“Everything is determined, the beginning as well as the end, by forces over which we have no control. It is determined for the insect as well as for the star. Human beings, vegetables, or cosmic dust, we all dance to a mysterious tune, intoned in the distance by an invisible piper.” ~Albert Einstein
My life is changing again. Our lives are always changing I guess, but on this raft ride of life there are times when we are steering through relatively calm water seemingly in control of our destination, and then there are times when life travels fast, steering is futile, holding on is more prudent. There is no control, but hopefully maybe some mercy.
This summer a coyote kept me company in an otherwise big empty field. The first time I saw him, he was in the tall grass about 50 feet away. My very first thought was of Cory, the boy who lived over the hill, our first friend in the neighborhood, who also shares a great appreciation and passion for all things natural, including these magnificent “song dogs”. When I turned back to work, the coyote tried to sneak up behind me, closing the distance between us by half. When I faced him he didn’t run off, but rather stood there, ears forward, sniffing the air inquisitively. Although I didn’t think he was aggressive, I did chase him off for his own good. Getting close to the wrong human could easily cost him his life, for his own safety I don’t want him to find trust in people. Cory would have been all over this guy, trail camera and camp would be set up, and he would be teasing me about hunting him, making me a coyote skin rug, coyote steaks, knowing that’s exactly what I didn’t want.
Through all of this time working away in this field I was also working on a few contemplation issues needing solutions. The first was realigning my goals to fit my dwindling support staff and the second was working on a name for the farm. The dwindling support staff is a natural dilemma, not insurmountable. The kids don’t want a farm life and without them on board it doesn’t have to be as big. Getting from here to there requires a new strategy and a few left turns I wasn’t counting on, creativity needed. The farm name was hard, names for marketing worth bothered me; Sacala Family Farm, ick. So I decided to name it after the beautiful stream that runs through our property. I imagined Black Creek or Bull Creek Farm, but I couldn’t be so lucky. After much research, I discovered that our stream is called Marshall Brook. Seriously? Marshall Brook Farm. My farm sounds like a pedophile (no offense to any real Marshall Brooks out there). Back to the drawing board. All the while this coyote, a naturally very stealthy animal kept showing up, wanting my attention. On the 4th of July, my friend, Cory’s mom, stopped over for a visit. After catching up for a bit, she told me that she saw a big beautiful coyote over in my field on Cory’s birthday. Everything about this coyote made me think of Cory and him showing himself to her on that day has very special significance. February 15th is both the anniversary of Cory’s birth and his death. I decided from that day forward to pay closer attention to my odd visitor and thoughts of him floated into the farm name.
I first thought of Lonesome Coyote, but that wasn’t accurate.
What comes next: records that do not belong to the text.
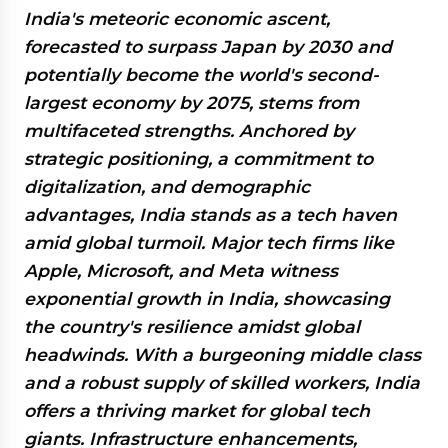
India's meteoric economic ascent,
forecasted to surpass Japan by 2030 and
potentially become the world's second-
largest economy by 2075, stems from
multifaceted strengths. Anchored by
strategic positioning, a commitment to
digitalization, and demographic
advantages, India stands as a tech haven
amid global turmoil. Major tech firms like
Apple, Microsoft, and Meta witness
exponential growth in India, showcasing
the country's resilience amidst global
headwinds. With a burgeoning middle class
and a robust supply of skilled workers, India
offers a thriving market for global tech
giants. Infrastructure enhancements,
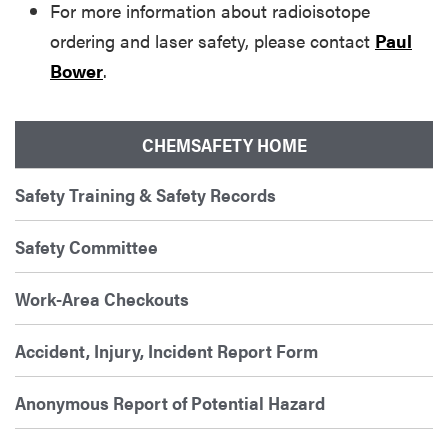
For more information about radioisotope
ordering and laser safety, please contact
Paul
Bower
.
CHEMSAFETY HOME
Safety Training & Safety Records
Safety Committee
Work-Area Checkouts
Accident, Injury, Incident Report Form
Anonymous Report of Potential Hazard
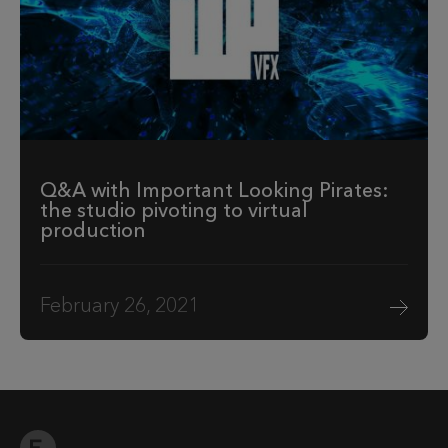
Q&A with Important Looking Pirates:
the studio pivoting to virtual
production
February 26, 2021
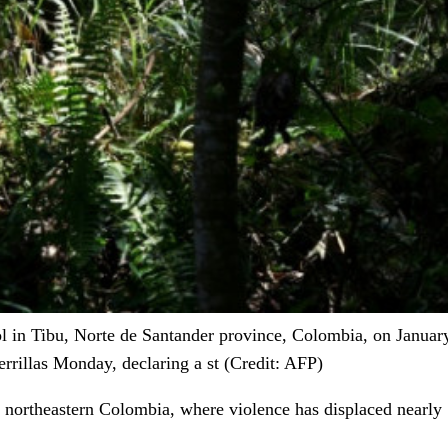
l in Tibu, Norte de Santander province, Colombia, on January 
rrillas Monday, declaring a st (Credit: AFP)
n northeastern Colombia, where violence has displaced nearly 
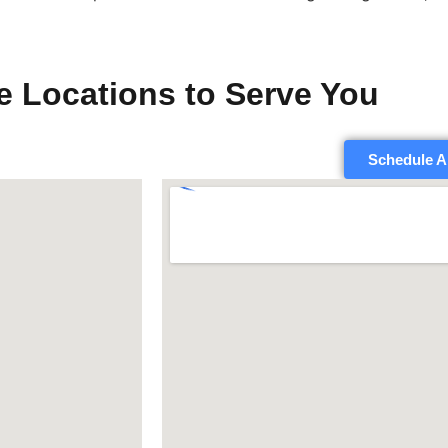
e Locations to Serve You
Schedule A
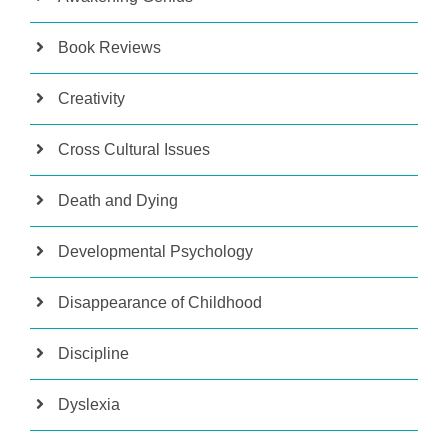
Book Reviews
Creativity
Cross Cultural Issues
Death and Dying
Developmental Psychology
Disappearance of Childhood
Discipline
Dyslexia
He was alone, but it was a natural state for him. There was nothing unhappy about my guy. Then, with the help of friends, came Friendly Coyote. Much more accurate, but I still felt like it was marketing driven and a little insincere. Lone Coyote is what he is, it’s also an accurate description of my changing life. Natural, perfect, appropriate state of being for this time period.
My coyote is a regular visitor, I miss him when he doesn’t come, he skips the really hot days. He kept me hopefully scanning the horizon until he showed, and it was comforting when he sat or laid in the grass to watch me work. I’ve seen him come in and out of the wetlands often, perhaps to hunt, maybe he lives in there. Coyotes have multiple songs, his long, low, solitary howl at sunset announcing his awakening is a far different call than the high-pitched yelps he and his buddies fill the night with. These yelps indicate an exuberance in their hunt that can really give you the creeps. When I hear those hunting yelps nearly every night, it’s hard to imagine my coyote relishing in the terror of another animal like that. Eat it yes, but do you have to carry on so? It’s unnerving to the rest of us trying to enjoy not getting hunted tonight.
There is special significance of a coyote visitor or totem. It is said when a coyote comes to you expect Murphy’s Law to enter you life with a vengeance. It’s all about learning around the coyote, about Karma or our own teachings. His purpose is to teach the balance of wisdom and folly, to teach us to laugh at the ironies of life and to learn from our mistakes. Their energy is tied to simplicity and trust, as in childlike wisdom. They are believed to be God’s dogs among native american tribes, the ultimate creature of unconditional devotion and companionship. The coyote’s howl touches our soul, connecting us to our true primal nature. A coyote totem, like any totem, is a gift, but this one is not an easy one to accept, not that you really get a choice. It’s not that his presence creates all of this chaos, he is here to help, his presence explains and makes usable sense out of it all. The chaos is not a choice, it comes without invitation and it comes with a purpose. I am learning, but to be honest, not laughing yet, but it will come. The coyote in my life says it is so.